提供テキスト —
鯖棒亭日乗(下)

日常の記録写真と駄文  sababoutei@gmail.com

2019年 奈良と京都の旅 06

2019年 奈良と京都の旅06

二日目の朝

9時45分ぐらいだろうか

俺はバスの降車ボタンを押した

バスは無事バス停に停車

650円を支払い俺はバスから降りた

他の乗客の人も降りるのかと思ったが忍辱山のバス停で降りたのは俺一人だった

f:id:sababou:20190113082049j:plain

一応帰りのバスの時間は調べてあるが念のためにチェックする

帰りのバスは12時5分

「時間はたっぷりあるな」

「それにしても・・・」

予想以上のバス停付近の風景に俺は少し戸惑っていた

民家はある

目の前には幼稚園もある

そして生活雑貨など扱う小さな酒屋もある

しかしそれだけなのだ

カップヌードルの自販機・・・

これが全てを物語っているような気がした

「あとは・・何もない・・・」と

奈良の中心地からたった30分でこんな里山になるとは

しかし俄然と旅の気分が湧いてきた俺である

これこそが旅の面白さでもある

幸い自販機だけは各メーカー大量にある

それでも俺は常に水1本と最低限の食料を持ち歩くことにしている

仏像鑑賞ではこういったことは多々ある

今日のおやつは「5種のフルーツとくるみのパウンドケーキ」と年末の葬式でいただいてきた羊羹である

「羊羹はよう噛んで食べな」

俺は自分が発した言葉で赤面した

「さて、どうしたものか」

俺はてっきり看板が出ていると思っていた

「国宝 運慶 大日如来

しかし周りを見渡したところそれらしきものは何もない

当然人もいない

お寺は確かバス停のすぐ近く

本堂や多宝塔が見えてもいいものだが・・・

可能性があるのが木が生い茂ってる一体

そこに小さな門が一つある

俺はとりあえずその門の中を覗いてみた

大きな池泉回遊式庭園がある

これはお寺に違いない

しかし円成寺との表記がどこにもない

多分ここで間違いない

そしてこの門は裏門だ

俺は正式な山門を探した

f:id:sababou:20190113082536j:plain

 

苔むした歩道を歩く

俺の頭みたいにツルツル滑りそうな気がする

俺はペンギンみたいにヨチヨチと歩いた

すると遠くに小さな看板が見えてきた

「あれだな。間違いない」

俺の野生の感がそう確信した

とは言っても俺は野生には生きていない

f:id:sababou:20190113083921j:plain

とうちゃこ

「ん〜ここまで来ても看板はないんだな」

なんて商売気のないお寺なんだ

しかし良い佇まいだ

隣にあるのはネットでちらっとみた和食屋

リーズナブルな値段でちゃんとした料理を提供してくれるみたいだ

俺は想像だけで観光地にしてはまともな店なんだなと思ってたが

ここに来て納得した

奈良の観光協会がいくらオススメしようが一般の観光客はここには来ない

そして遠路はるばるバスで来るやつも少ないだろう

それだけに運慶という名前の上であぐらをかくような商売では成り立たないからだ

帰りに寄ろう

俺は頭の中で今日の予定を組んだ

拝観は1時間15分

45分で食事と酒

完璧だ

俺は早速アイフォンXのカレンダーに予定を仕込んだ

バスに乗り遅れないようにリマインダーも仕込んだ

完璧だ

今の俺には全く隙がない

頭髪はスカスカだがな

俺はお寺の中へと踏み込んだ

すると突然現れる先ほどチラ見した池泉回遊式庭園

中央に島が見える

「あ、あれは中島」

提供データ —

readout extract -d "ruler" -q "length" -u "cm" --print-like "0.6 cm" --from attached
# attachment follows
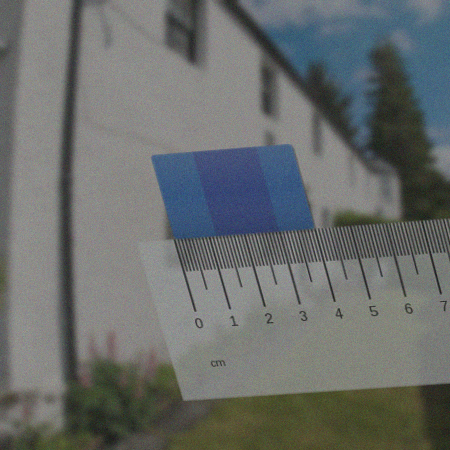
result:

取り組み課題 —
1. 旅の記録の中で、「しかしそれだけなのだ」の直前にバス停付近の風景として挙げられているものをすべて書き出してください。
2. 旅の記録の内容を二文で要約してください。
3. 奈良と京都の旅の記録を、最後の文に続けて書き進めてください。

課題の解答 —
1. 民家、幼稚園、生活雑貨など扱う小さな酒屋

2. 二日目の朝、筆者は忍辱山のバス停で一人だけ降り、看板も人もない里山の風景に戸惑いながら、小さな門から池泉回遊式庭園を覗いてそこがお寺だと見当をつけ、正式な山門を探して苔むした歩道を歩いた。山門に着くと隣の和食屋に帰りに寄ることに決め、拝観と食事の予定をアイフォンXのカレンダーとリマインダーに入れてから寺の中へ入ると、池泉回遊式庭園が現れ、中央に島が見えた。

3.
決してカツオのお友達ではない

中島とは蓬莱神仙島を表している

つまりここは浄土式庭園

となるとご本尊は阿弥陀如来

すっかり頭の中が大日如来だった俺は意外な事実に気づく

「ちょ、待てよ」

ここは真言宗御室派

いわゆる空海さんをルーツとする密教

そのために空海がデザインしたと言われている多宝塔があり密教最高仏の大日如来が祀られている

しかしご本尊は阿弥陀様で浄土式庭園を完備

「ん〜あの空前の浄土ブームの時なのかな?」

高野山にもその頃の名残が見られるしな

 

f:id:sababou:20190113084630j:plain

浄土式庭園は平安時代から鎌倉時代にかけて作られた

一番有名なのがあの宇治平等院

名前の通り極楽浄土を再現した庭園である

極楽浄土

この場合は阿弥陀如来がお住まいになる西方浄土となるのだが

いわゆる日本人が天国と思ってる場所がこの西方浄土なのである

日本人でもキリスト教イスラム教なら天国へ行けるのだろうが仏教徒が死後に目指すべき場所はこの極楽浄土こと西方浄土なのだ

「運慶と極楽浄土の旅」

これは今回俺が決めた旅のテーマである

まさにここが旅の軸

完璧だな俺

俺は一人ニヤニヤした

「それにしても庭があると言うことは知っていたがまさか浄土式庭園とは」

思いがけない浄土式庭園に俺は再び旅の面白さを実感していた

「やはり初めてのお寺は調べすぎないほうがいいな」

おそらく昔は中島と結ぶ橋がかけらていたはず

そして楼門から見えるお堂の中に阿弥陀様がお住まいになられている

まさに極楽浄土だな

俺は池の周りを巡り山門を目指した

途中でトイレを発見

綺麗なトイレだ

最近は山寺でもトイレが綺麗なのでありがたい

そして拝観料を支払わなくてもトイレを拝借できるのもありがたい

なんせ何もないからな

しかし人工物が見えないこの風景

「極楽感、半端ない」

「いいお寺だ」

f:id:sababou:20190113090720j:plain

入り口付近にお寺の国宝十分関係を記した看板がひっそりと設置してある

「春日堂、白山堂も国宝なんだな」

俺は御朱印帳を預けて拝観料と御朱印代をまとめて支払った

お寺の人から一通り説明を受ける

どうやら以前は多宝塔に大日如来が祀られてたそうだが例の運慶展の時に東京芸大だかが当時の姿を再現した完全レプリカを作ったようで

多宝塔だといろいろ雨風の影響も受けるということで多宝塔にはそのレプリカを安置

新たに国宝「大日如来」のお住まいを新築されたそうだ

「まずは本堂だな」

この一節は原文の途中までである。